■ 実行する課題 ■
ウレタンアクリレートに関する文章から、「<水酸基を有する(メタ)アクリレート>」で始まり「有する化合物等が挙げられる。」で終わる部分を、「有する化合物等が挙げられる。」も含めて一字一句違えずに抜き出してください。

1分子中に光重合性官能基を3つ以上有する多官能ウレタンアクリレートは、例えば、1分子中に2つ以上の光重合性官能基と1つの水酸基を有する水酸基を有する化合物と、2つ以上のイソシアネート基を有する化合物とを反応させることや、1分子中に1つの光重合性基と1つの水酸基を有する化合物と、3つ以上のイソシアネート基を有する化合物とを反応させることで得ることができる。
<水酸基を有する(メタ)アクリレート>
水酸基を有する(メタ)アクリレートとしては、2−ヒドロキシエチル(メタ)アクリレート、4−ヒドロキシブチル(メタ)アクリレート等の1分子中に1つの光重合性基と1つの水酸基を有する化合物;
トリメチロールプロパンジ(メタ)アクリレート、グリセロールアクリレートメタクリレート、グリセロールジメタクリレート、等の1分子中に2つの光重合性基と1つの水酸基を有する化合物;
ペンタエリスリトールトリ(メタ)アクリレート、ジトリメチロールプロパントリ(メタ)アクリレート、ジペンタエリスリトールペンタ(メタ)アクリレート、ジペンタエリスリトールエチレンオキサイド変性ペンタ(メタ)アクリレート、ジペンタエリスリトールプロピレンオキサイド変性ペンタ(メタ)アクリレート、ジペンタエリスリトールカプロラクトン変性ペンタ(メタ)アクリレート等の1分子中に3つ以上の光重合性基と1つの水酸基を有する化合物;
グリセリンモノ(メタ)アクリレート等の1分子中に1つの光重合性基と2つの水酸基を有する化合物;
エポキシ基含有化合物と(メタ)アクリル酸の反応物等の1分子中に2つ以上の光重合性基と2つの水酸基を有する化合物等が挙げられる。

■ 利用できる資料 ■
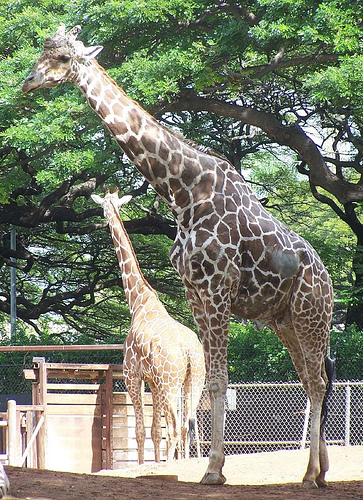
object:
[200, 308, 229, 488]
leg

■ 課題の解答 ■
<水酸基を有する(メタ)アクリレート>
水酸基を有する(メタ)アクリレートとしては、2−ヒドロキシエチル(メタ)アクリレート、4−ヒドロキシブチル(メタ)アクリレート等の1分子中に1つの光重合性基と1つの水酸基を有する化合物;
トリメチロールプロパンジ(メタ)アクリレート、グリセロールアクリレートメタクリレート、グリセロールジメタクリレート、等の1分子中に2つの光重合性基と1つの水酸基を有する化合物;
ペンタエリスリトールトリ(メタ)アクリレート、ジトリメチロールプロパントリ(メタ)アクリレート、ジペンタエリスリトールペンタ(メタ)アクリレート、ジペンタエリスリトールエチレンオキサイド変性ペンタ(メタ)アクリレート、ジペンタエリスリトールプロピレンオキサイド変性ペンタ(メタ)アクリレート、ジペンタエリスリトールカプロラクトン変性ペンタ(メタ)アクリレート等の1分子中に3つ以上の光重合性基と1つの水酸基を有する化合物;
グリセリンモノ(メタ)アクリレート等の1分子中に1つの光重合性基と2つの水酸基を有する化合物;
エポキシ基含有化合物と(メタ)アクリル酸の反応物等の1分子中に2つ以上の光重合性基と2つの水酸基を有する化合物等が挙げられる。